The government has successively added Rs24.2 trillion to public debt in 71 years, which is shown by the Ministry of Finance’s projections to jump to at least Rs47 trillion in the five years of the PTI government.
When Imran Khan became prime minister, central government debt approached Rs24.2 trillion and around Rs9.2 trillion had been added so far, excluding obligations. Central government debt, which reached 27.5 trillion in February last year, surged to 33.4 trillion in February this year, according to the SBP bulletin.
In absolute terms, there was an increase of Rs5.9 trillion or 21.3% in central government debt at the end of February.
This situation is likely to worsen due to increased government obligations after Covid-19 and the expected sharp decline in tax and non-tax revenue. PM Imran has brought four chairmen of the Federal Revenue Board (FBR) in the past 20 months but the income shortage has widened.
Last week, the prime minister again attacked political compromise and allowed wealthy builders and developers to invest their black money in the realty sector instead of getting them to work. Previously, he reached a compromise with traders who contributed to the further erosion of the tax base.
The government also did not have the political will to impose provisions for stating the number of Computerized National Identity Cards (CNIC) for the purchase of goods valued at Rs 50,000.
The Pakistani Rupee again began to shed its value against the US dollar and closed at Rs167.9 on Tuesday, which will have an impact on the level of debt for March and April. Central government debt increased 5.2% to Rs33.4 trillion in the eight months to the end of February in the current fiscal year, an additional Rs1.64 trillion, according to the SBP.
General government debt, including guarantees and loans from the International Monetary Fund (IMF), rose to 88% of gross domestic product (GDP) at the end of the previous fiscal year, according to the IMF.
In the current fiscal year, the IMF has revised upward its projections for public debt and liabilities to 84.7% of GDP or Rs37.6 trillion, a report showed.
But this projection is likely to be further revised due to the implications of the coronavirus for the economy and government revenue.
Central government debt consists of long-term and short-term domestic debt and foreign debt.

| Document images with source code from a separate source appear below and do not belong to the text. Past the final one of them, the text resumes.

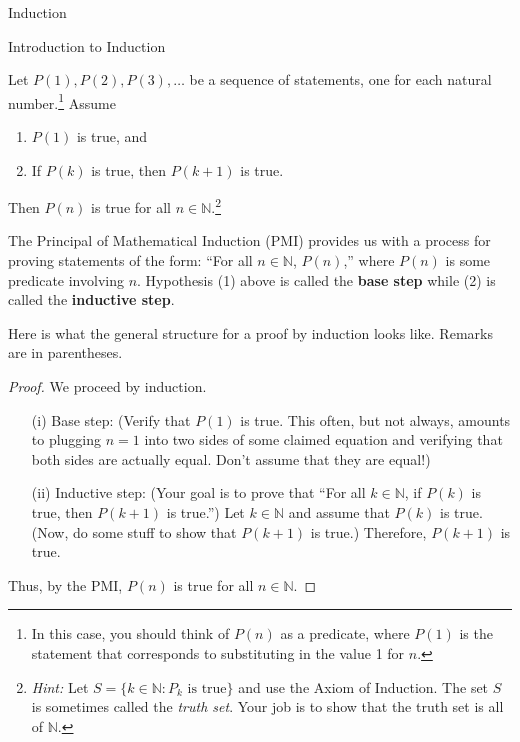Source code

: \begin{chapter}{Induction}
\begin{section}{Introduction to Induction}
\begin{theorem}
Let $P(1), P(2), P(3), \ldots$ be a sequence of statements, one for each natural number.\footnote{In this case, you should think of $P(n)$ as a predicate, where $P(1)$ is the statement that corresponds to substituting in the value 1 for $n$.} Assume
\begin{enumerate}
\item $P(1)$ is true, and
\item If $P(k)$ is true, then $P(k+1)$ is true.
\end{enumerate}
Then $P(n)$ is true for all $n\in\mathbb{N}$.\footnote{\emph{Hint:} Let $S=\{k\in \mathbb{N}: P_k \text{ is true}\}$ and use the Axiom of Induction.  The set $S$ is sometimes called the \emph{truth set}.  Your job is to show that the truth set is all of $\mathbb{N}$.}
\end{theorem}

\begin{remark}
The Principal of Mathematical Induction (PMI) provides us with a process for proving statements of the form: ``For all $n\in\mathbb{N}$, $P(n)$,'' where $P(n)$ is some predicate involving $n$.  Hypothesis (1) above is called the \textbf{base step} while (2) is called the \textbf{inductive step}.
\end{remark} 

\begin{skeleton}
Here is what the general structure for a proof by induction looks like.  Remarks are in parentheses.

\bigskip

\begin{textbox}
\begin{proof}
We proceed by induction.
\begin{enumerate}
\item[(i)] Base step: (Verify that $P(1)$ is true.  This often, but not always, amounts to plugging $n=1$ into two sides of some claimed equation and verifying that both sides are actually equal.  Don't assume that they are equal!)

\item[(ii)] Inductive step:  (Your goal is to prove that ``For all $k\in\mathbb{N}$, if $P(k)$ is true, then $P(k+1)$ is true.'')  Let $k\in\mathbb{N}$ and assume that $P(k)$ is true.  (Now, do some stuff to show that $P(k+1)$ is true.)  Therefore, $P(k+1)$ is true.
\end{enumerate}
Thus, by the PMI, $P(n)$ is true for all $n\in\mathbb{N}$.
\end{proof}
\end{textbox}


\end{skeleton}
\end{section}
\end{chapter}
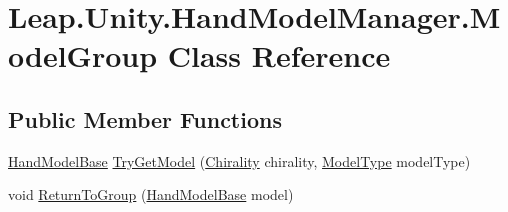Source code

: \hypertarget{class_leap_1_1_unity_1_1_hand_model_manager_1_1_model_group}{}\section{Leap.\+Unity.\+Hand\+Model\+Manager.\+Model\+Group Class Reference}
\label{class_leap_1_1_unity_1_1_hand_model_manager_1_1_model_group}
\subsection*{Public Member Functions}
\begin{DoxyCompactItemize}
\item 
\mbox{\hyperlink{class_leap_1_1_unity_1_1_hand_model_base}{Hand\+Model\+Base}} \mbox{\hyperlink{class_leap_1_1_unity_1_1_hand_model_manager_1_1_model_group_a7860e9dfad7b9f97443e52f499cb59b5}{Try\+Get\+Model}} (\mbox{\hyperlink{namespace_leap_1_1_unity_a4d15adcf20ba121b2cd9c07f503b606f}{Chirality}} chirality, \mbox{\hyperlink{namespace_leap_1_1_unity_a186e5eb0a2b743f1f6b79346f0ab8ad0}{Model\+Type}} model\+Type)
\item 
void \mbox{\hyperlink{class_leap_1_1_unity_1_1_hand_model_manager_1_1_model_group_afda01e931d1d9194a65683edb62673c4}{Return\+To\+Group}} (\mbox{\hyperlink{class_leap_1_1_unity_1_1_hand_model_base}{Hand\+Model\+Base}} model)
\end{DoxyCompactItemize}
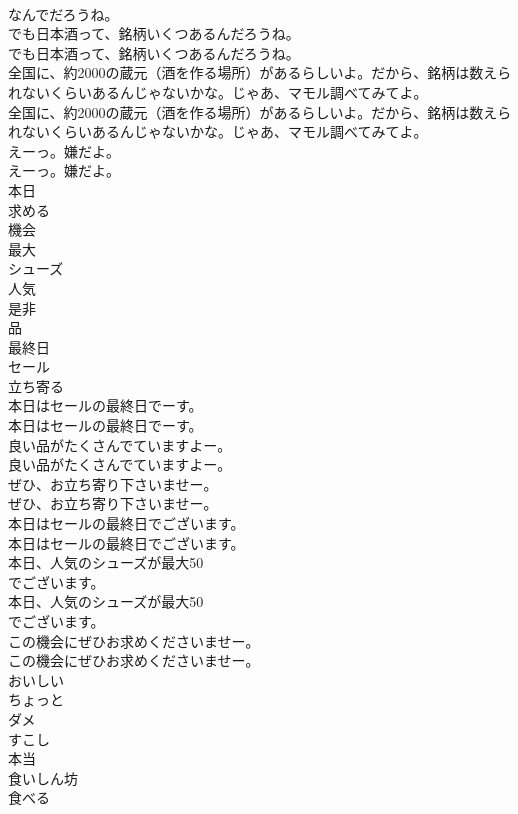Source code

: \documentclass[8pt]{extreport}
\begin{document}
\begin{CJK}{UTF8}{min}
\\	なんでだろうね。 
\\	でも日本酒って、銘柄いくつあるんだろうね。	
\\	でも日本酒って、銘柄いくつあるんだろうね。 
\\	全国に、約2000の蔵元（酒を作る場所）があるらしいよ。だから、銘柄は数えられないくらいあるんじゃないかな。じゃあ、マモル調べてみてよ。	
\\	全国に、約2000の蔵元（酒を作る場所）があるらしいよ。だから、銘柄は数えられないくらいあるんじゃないかな。じゃあ、マモル調べてみてよ。 
\\	えーっ。嫌だよ。	
\\	えーっ。嫌だよ。 
\\	本日
\\	求める
\\	機会
\\	最大
\\	シューズ
\\	人気
\\	是非
\\	品
\\	最終日
\\	セール
\\	立ち寄る
\\	本日はセールの最終日でーす。	
\\	本日はセールの最終日でーす。 
\\	良い品がたくさんでていますよー。	
\\	良い品がたくさんでていますよー。 
\\	ぜひ、お立ち寄り下さいませー。	
\\	ぜひ、お立ち寄り下さいませー。 
\\	本日はセールの最終日でございます。	
\\	本日はセールの最終日でございます。 
\\	本日、人気のシューズが最大50
\\	でございます。	
\\	本日、人気のシューズが最大50
\\	でございます。 
\\	この機会にぜひお求めくださいませー。	
\\	この機会にぜひお求めくださいませー。 
\\	おいしい
\\	ちょっと
\\	ダメ
\\	すこし
\\	本当
\\	食いしん坊
\\	食べる

\end{CJK}
\end{document}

The SBP report shows that the central government’s total domestic debt increased from Rs 20.7 trillion in June last year to Rs 22.7 trillion in February, a net additional of Rs 1.4 trillion or 6.5%. The large increase in federal government debt is due to long-term debt, which swelled from Rs15.2 trillion to Rs16.9 trillion. There was an increase of Rs1, 7 trillion or 10.8% in long-term debt.
This is because the government’s decision to change short-term loans from the central bank into long-term debt.

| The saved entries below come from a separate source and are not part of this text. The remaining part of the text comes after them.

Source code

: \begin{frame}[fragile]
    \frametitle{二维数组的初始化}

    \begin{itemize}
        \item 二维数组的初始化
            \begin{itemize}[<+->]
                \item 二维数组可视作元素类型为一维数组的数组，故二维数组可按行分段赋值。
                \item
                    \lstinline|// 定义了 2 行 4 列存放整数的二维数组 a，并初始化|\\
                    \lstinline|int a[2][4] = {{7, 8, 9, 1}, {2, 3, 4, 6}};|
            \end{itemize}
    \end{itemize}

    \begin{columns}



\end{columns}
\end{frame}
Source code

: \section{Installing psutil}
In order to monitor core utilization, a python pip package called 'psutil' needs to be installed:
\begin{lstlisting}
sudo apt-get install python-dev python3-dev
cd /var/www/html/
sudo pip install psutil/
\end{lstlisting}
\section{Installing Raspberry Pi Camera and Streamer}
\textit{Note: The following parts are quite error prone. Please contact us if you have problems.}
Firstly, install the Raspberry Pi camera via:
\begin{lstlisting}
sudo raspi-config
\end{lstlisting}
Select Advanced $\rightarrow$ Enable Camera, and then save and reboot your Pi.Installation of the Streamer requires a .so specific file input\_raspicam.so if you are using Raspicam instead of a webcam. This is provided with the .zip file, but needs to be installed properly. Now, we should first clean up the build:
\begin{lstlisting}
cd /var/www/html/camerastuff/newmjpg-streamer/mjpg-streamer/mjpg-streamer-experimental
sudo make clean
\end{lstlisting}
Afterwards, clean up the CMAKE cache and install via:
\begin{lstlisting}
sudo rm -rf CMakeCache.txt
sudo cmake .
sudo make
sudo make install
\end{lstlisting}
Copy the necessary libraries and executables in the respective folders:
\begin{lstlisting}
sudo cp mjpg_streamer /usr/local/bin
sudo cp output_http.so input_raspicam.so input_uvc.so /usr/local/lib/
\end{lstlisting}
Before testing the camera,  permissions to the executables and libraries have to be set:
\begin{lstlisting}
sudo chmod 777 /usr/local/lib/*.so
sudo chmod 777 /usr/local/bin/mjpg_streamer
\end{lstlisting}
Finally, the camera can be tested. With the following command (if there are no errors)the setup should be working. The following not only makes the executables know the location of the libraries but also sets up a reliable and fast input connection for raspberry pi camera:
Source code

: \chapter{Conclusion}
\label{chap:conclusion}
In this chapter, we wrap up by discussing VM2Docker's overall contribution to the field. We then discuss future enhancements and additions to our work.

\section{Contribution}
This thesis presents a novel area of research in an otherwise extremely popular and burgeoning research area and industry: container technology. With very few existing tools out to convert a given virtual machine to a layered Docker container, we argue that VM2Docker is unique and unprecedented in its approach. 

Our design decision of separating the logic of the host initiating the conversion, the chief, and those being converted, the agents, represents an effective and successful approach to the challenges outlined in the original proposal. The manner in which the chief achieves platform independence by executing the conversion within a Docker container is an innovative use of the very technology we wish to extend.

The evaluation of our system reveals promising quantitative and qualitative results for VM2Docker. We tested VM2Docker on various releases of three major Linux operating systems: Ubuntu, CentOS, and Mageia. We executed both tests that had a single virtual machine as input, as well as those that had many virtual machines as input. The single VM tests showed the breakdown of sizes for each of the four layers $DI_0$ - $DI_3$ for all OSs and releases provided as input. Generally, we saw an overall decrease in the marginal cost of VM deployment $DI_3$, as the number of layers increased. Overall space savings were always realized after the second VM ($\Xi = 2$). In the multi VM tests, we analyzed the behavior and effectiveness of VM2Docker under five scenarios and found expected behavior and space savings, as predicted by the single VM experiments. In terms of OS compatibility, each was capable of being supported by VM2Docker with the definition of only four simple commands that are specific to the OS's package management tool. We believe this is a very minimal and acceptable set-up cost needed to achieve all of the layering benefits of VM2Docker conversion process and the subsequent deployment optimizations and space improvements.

Short-term domestic debt decreased from Rs5.5 trillion in June 2019 to Rs5.3 trillion in February this year. There was a reduction of Rs200 billion in short-term debt.
Federal government debt, obtained through the sale of Market Treasury Bills (MTBs) to commercial banks, once again began to rise after remaining in a downward trajectory. MTB-based debt increased from Rs4.9 trillion to just over Rp5 trillion. The central government’s external debt increased from Rs11 trillion in June to Rs11.23 trillion in February.
The external debt of the central government did not increase rapidly because of the IMF’s obligations and hot foreign money in the books of the central bank. This foreign debt is expected to surge again due to currency devaluation.
Hot foreign money has also begun to flow gradually because foreign investors have so far attracted $ 2.2 billion, mainly British investors, from a total of $ 3.4 billion in inflows.
Published in The Express Tribune, April 8th, 2020.